Exercise:
Please copy the records below word for word, leaving out the pictures.

*** Block opens ***

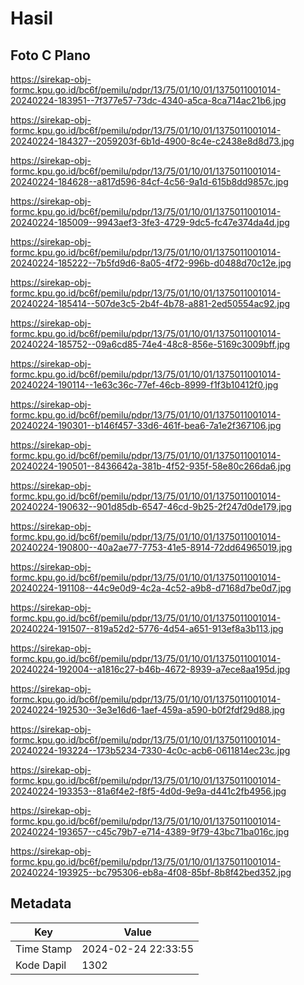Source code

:# Hasil

## Foto C Plano

https://sirekap-obj-formc.kpu.go.id/bc6f/pemilu/pdpr/13/75/01/10/01/1375011001014-20240224-183951--7f377e57-73dc-4340-a5ca-8ca714ac21b6.jpg

https://sirekap-obj-formc.kpu.go.id/bc6f/pemilu/pdpr/13/75/01/10/01/1375011001014-20240224-184327--2059203f-6b1d-4900-8c4e-c2438e8d8d73.jpg

https://sirekap-obj-formc.kpu.go.id/bc6f/pemilu/pdpr/13/75/01/10/01/1375011001014-20240224-184628--a817d596-84cf-4c56-9a1d-615b8dd9857c.jpg

https://sirekap-obj-formc.kpu.go.id/bc6f/pemilu/pdpr/13/75/01/10/01/1375011001014-20240224-185009--9943aef3-3fe3-4729-9dc5-fc47e374da4d.jpg

https://sirekap-obj-formc.kpu.go.id/bc6f/pemilu/pdpr/13/75/01/10/01/1375011001014-20240224-185222--7b5fd9d6-8a05-4f72-996b-d0488d70c12e.jpg

https://sirekap-obj-formc.kpu.go.id/bc6f/pemilu/pdpr/13/75/01/10/01/1375011001014-20240224-185414--507de3c5-2b4f-4b78-a881-2ed50554ac92.jpg

https://sirekap-obj-formc.kpu.go.id/bc6f/pemilu/pdpr/13/75/01/10/01/1375011001014-20240224-185752--09a6cd85-74e4-48c8-856e-5169c3009bff.jpg

https://sirekap-obj-formc.kpu.go.id/bc6f/pemilu/pdpr/13/75/01/10/01/1375011001014-20240224-190114--1e63c36c-77ef-46cb-8999-f1f3b10412f0.jpg

https://sirekap-obj-formc.kpu.go.id/bc6f/pemilu/pdpr/13/75/01/10/01/1375011001014-20240224-190301--b146f457-33d6-461f-bea6-7a1e2f367106.jpg

https://sirekap-obj-formc.kpu.go.id/bc6f/pemilu/pdpr/13/75/01/10/01/1375011001014-20240224-190501--8436642a-381b-4f52-935f-58e80c266da6.jpg

https://sirekap-obj-formc.kpu.go.id/bc6f/pemilu/pdpr/13/75/01/10/01/1375011001014-20240224-190632--901d85db-6547-46cd-9b25-2f247d0de179.jpg

https://sirekap-obj-formc.kpu.go.id/bc6f/pemilu/pdpr/13/75/01/10/01/1375011001014-20240224-190800--40a2ae77-7753-41e5-8914-72dd64965019.jpg

https://sirekap-obj-formc.kpu.go.id/bc6f/pemilu/pdpr/13/75/01/10/01/1375011001014-20240224-191108--44c9e0d9-4c2a-4c52-a9b8-d7168d7be0d7.jpg

https://sirekap-obj-formc.kpu.go.id/bc6f/pemilu/pdpr/13/75/01/10/01/1375011001014-20240224-191507--819a52d2-5776-4d54-a651-913ef8a3b113.jpg

https://sirekap-obj-formc.kpu.go.id/bc6f/pemilu/pdpr/13/75/01/10/01/1375011001014-20240224-192004--a1816c27-b46b-4672-8939-a7ece8aa195d.jpg

https://sirekap-obj-formc.kpu.go.id/bc6f/pemilu/pdpr/13/75/01/10/01/1375011001014-20240224-192530--3e3e16d6-1aef-459a-a590-b0f2fdf29d88.jpg

https://sirekap-obj-formc.kpu.go.id/bc6f/pemilu/pdpr/13/75/01/10/01/1375011001014-20240224-193224--173b5234-7330-4c0c-acb6-0611814ec23c.jpg

https://sirekap-obj-formc.kpu.go.id/bc6f/pemilu/pdpr/13/75/01/10/01/1375011001014-20240224-193353--81a6f4e2-f8f5-4d0d-9e9a-d441c2fb4956.jpg

https://sirekap-obj-formc.kpu.go.id/bc6f/pemilu/pdpr/13/75/01/10/01/1375011001014-20240224-193657--c45c79b7-e714-4389-9f79-43bc71ba016c.jpg

https://sirekap-obj-formc.kpu.go.id/bc6f/pemilu/pdpr/13/75/01/10/01/1375011001014-20240224-193925--bc795306-eb8a-4f08-85bf-8b8f42bed352.jpg


## Metadata

| Key        | Value               |
| ---------- | ------------------- |
| Time Stamp | 2024-02-24 22:33:55 |
| Kode Dapil | 1302                |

*** Block closes ***

Solution below:
Source code

:# Hasil

## Foto C Plano

https://sirekap-obj-formc.kpu.go.id/bc6f/pemilu/pdpr/13/75/01/10/01/1375011001014-20240224-183951--7f377e57-73dc-4340-a5ca-8ca714ac21b6.jpg

https://sirekap-obj-formc.kpu.go.id/bc6f/pemilu/pdpr/13/75/01/10/01/1375011001014-20240224-184327--2059203f-6b1d-4900-8c4e-c2438e8d8d73.jpg

https://sirekap-obj-formc.kpu.go.id/bc6f/pemilu/pdpr/13/75/01/10/01/1375011001014-20240224-184628--a817d596-84cf-4c56-9a1d-615b8dd9857c.jpg

https://sirekap-obj-formc.kpu.go.id/bc6f/pemilu/pdpr/13/75/01/10/01/1375011001014-20240224-185009--9943aef3-3fe3-4729-9dc5-fc47e374da4d.jpg

https://sirekap-obj-formc.kpu.go.id/bc6f/pemilu/pdpr/13/75/01/10/01/1375011001014-20240224-185222--7b5fd9d6-8a05-4f72-996b-d0488d70c12e.jpg

https://sirekap-obj-formc.kpu.go.id/bc6f/pemilu/pdpr/13/75/01/10/01/1375011001014-20240224-185414--507de3c5-2b4f-4b78-a881-2ed50554ac92.jpg

https://sirekap-obj-formc.kpu.go.id/bc6f/pemilu/pdpr/13/75/01/10/01/1375011001014-20240224-185752--09a6cd85-74e4-48c8-856e-5169c3009bff.jpg

https://sirekap-obj-formc.kpu.go.id/bc6f/pemilu/pdpr/13/75/01/10/01/1375011001014-20240224-190114--1e63c36c-77ef-46cb-8999-f1f3b10412f0.jpg

https://sirekap-obj-formc.kpu.go.id/bc6f/pemilu/pdpr/13/75/01/10/01/1375011001014-20240224-190301--b146f457-33d6-461f-bea6-7a1e2f367106.jpg

https://sirekap-obj-formc.kpu.go.id/bc6f/pemilu/pdpr/13/75/01/10/01/1375011001014-20240224-190501--8436642a-381b-4f52-935f-58e80c266da6.jpg

https://sirekap-obj-formc.kpu.go.id/bc6f/pemilu/pdpr/13/75/01/10/01/1375011001014-20240224-190632--901d85db-6547-46cd-9b25-2f247d0de179.jpg

https://sirekap-obj-formc.kpu.go.id/bc6f/pemilu/pdpr/13/75/01/10/01/1375011001014-20240224-190800--40a2ae77-7753-41e5-8914-72dd64965019.jpg

https://sirekap-obj-formc.kpu.go.id/bc6f/pemilu/pdpr/13/75/01/10/01/1375011001014-20240224-191108--44c9e0d9-4c2a-4c52-a9b8-d7168d7be0d7.jpg

https://sirekap-obj-formc.kpu.go.id/bc6f/pemilu/pdpr/13/75/01/10/01/1375011001014-20240224-191507--819a52d2-5776-4d54-a651-913ef8a3b113.jpg

https://sirekap-obj-formc.kpu.go.id/bc6f/pemilu/pdpr/13/75/01/10/01/1375011001014-20240224-192004--a1816c27-b46b-4672-8939-a7ece8aa195d.jpg

https://sirekap-obj-formc.kpu.go.id/bc6f/pemilu/pdpr/13/75/01/10/01/1375011001014-20240224-192530--3e3e16d6-1aef-459a-a590-b0f2fdf29d88.jpg

https://sirekap-obj-formc.kpu.go.id/bc6f/pemilu/pdpr/13/75/01/10/01/1375011001014-20240224-193224--173b5234-7330-4c0c-acb6-0611814ec23c.jpg

https://sirekap-obj-formc.kpu.go.id/bc6f/pemilu/pdpr/13/75/01/10/01/1375011001014-20240224-193353--81a6f4e2-f8f5-4d0d-9e9a-d441c2fb4956.jpg

https://sirekap-obj-formc.kpu.go.id/bc6f/pemilu/pdpr/13/75/01/10/01/1375011001014-20240224-193657--c45c79b7-e714-4389-9f79-43bc71ba016c.jpg

https://sirekap-obj-formc.kpu.go.id/bc6f/pemilu/pdpr/13/75/01/10/01/1375011001014-20240224-193925--bc795306-eb8a-4f08-85bf-8b8f42bed352.jpg


## Metadata

| Key        | Value               |
| ---------- | ------------------- |
| Time Stamp | 2024-02-24 22:33:55 |
| Kode Dapil | 1302                |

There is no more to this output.